О, как пьянили меня чудеса этой незнакомой мне жизни: птенцы, вытягивающие в гнездах шейки и требующие пищи; жеребенок, стоящий в поле за орешником; ягнята, блеющие возле овец на пастбищах фермы Снодди. В моих книжках есть слово, о смысле которого я мог лишь догадываться; слово это — «размножение»: одни крошечные существа размножаются путем простого деления, другие — в результате более сложного процесса слияния. Я смутно чувствую, что стою на пороге большого открытия. Кто же сорвет для меня завесу с этой тайны? Пожалуй, из всех известных мне людей это скорее всего может сделать Берти Джемисон. Гэвин на неделю уехал в Ласс; его всемогущий папаша спокойно забрал его из школы, чтобы вместе половить лососей, поднимающихся весной вверх по Лоху. Каждый вечер я возвращаюсь домой с Джемисоном и его дружками, но неподалеку от его дома, близ Драмбак-Толла, они прощаются со мной: говорят, что я «еще слишком маленький», чтобы идти с ними, и исчезают в прачечной, дверь которой тотчас запирают на ключ, а окно закрывают ставнем. Опечаленный, стою я на улице; в темном доме слышна какая-то возня, хихиканье. А однажды, когда вся компания вышла, наконец, оттуда со смущенным видом, Берти сказал мне, что в порядке величайшего одолжения мне разрешено будет сопутствовать им завтра вечером.

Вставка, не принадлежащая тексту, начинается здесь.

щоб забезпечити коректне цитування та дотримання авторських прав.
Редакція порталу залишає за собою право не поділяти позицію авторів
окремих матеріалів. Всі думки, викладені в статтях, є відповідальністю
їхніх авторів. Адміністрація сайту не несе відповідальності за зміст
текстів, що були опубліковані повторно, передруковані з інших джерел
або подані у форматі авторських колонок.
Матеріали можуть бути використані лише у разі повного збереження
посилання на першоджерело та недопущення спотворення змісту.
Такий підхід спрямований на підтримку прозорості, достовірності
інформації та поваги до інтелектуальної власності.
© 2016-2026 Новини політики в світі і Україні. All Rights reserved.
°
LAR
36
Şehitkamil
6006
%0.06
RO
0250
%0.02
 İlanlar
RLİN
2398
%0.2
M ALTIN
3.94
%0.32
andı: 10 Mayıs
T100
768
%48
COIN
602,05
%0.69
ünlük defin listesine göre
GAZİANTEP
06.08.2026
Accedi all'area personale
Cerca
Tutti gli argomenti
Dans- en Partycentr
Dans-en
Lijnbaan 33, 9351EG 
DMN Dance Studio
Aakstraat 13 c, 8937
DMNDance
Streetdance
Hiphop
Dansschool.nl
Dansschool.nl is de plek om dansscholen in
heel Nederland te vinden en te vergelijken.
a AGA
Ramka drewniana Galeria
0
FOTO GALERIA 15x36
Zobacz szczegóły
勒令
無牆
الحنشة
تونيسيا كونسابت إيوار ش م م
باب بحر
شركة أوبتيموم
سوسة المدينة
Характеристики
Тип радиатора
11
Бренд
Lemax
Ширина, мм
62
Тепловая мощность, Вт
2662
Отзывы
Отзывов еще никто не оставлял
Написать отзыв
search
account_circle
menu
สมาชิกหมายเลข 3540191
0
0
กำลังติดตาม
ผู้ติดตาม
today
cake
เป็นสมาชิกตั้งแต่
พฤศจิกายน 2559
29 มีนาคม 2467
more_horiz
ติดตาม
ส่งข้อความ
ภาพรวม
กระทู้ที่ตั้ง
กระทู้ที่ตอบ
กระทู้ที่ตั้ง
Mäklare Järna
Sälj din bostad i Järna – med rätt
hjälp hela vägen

Я в восторге. Когда мы с дедушкой усаживаемся за микроскоп, я сообщаю ему об этом.
— Что?! — Он вскакивает, опрокидывая драгоценный прибор, и со всей силой хватает кулаком по столу. — Ты не пойдешь в эту прачечную. Только через мой труп. Никогда, никогда!
На следующий вечер, выйдя из школы, я вижу поджидающего меня дедушку. Он берет меня за руку и, когда Джемисон пробегает мимо, дает несчастному малому такую затрещину, что тот еле удерживается на ногах. Дедушка в ярости тащит меня за собой, а я невольно думаю о том, как странны и невероятны проявления весны.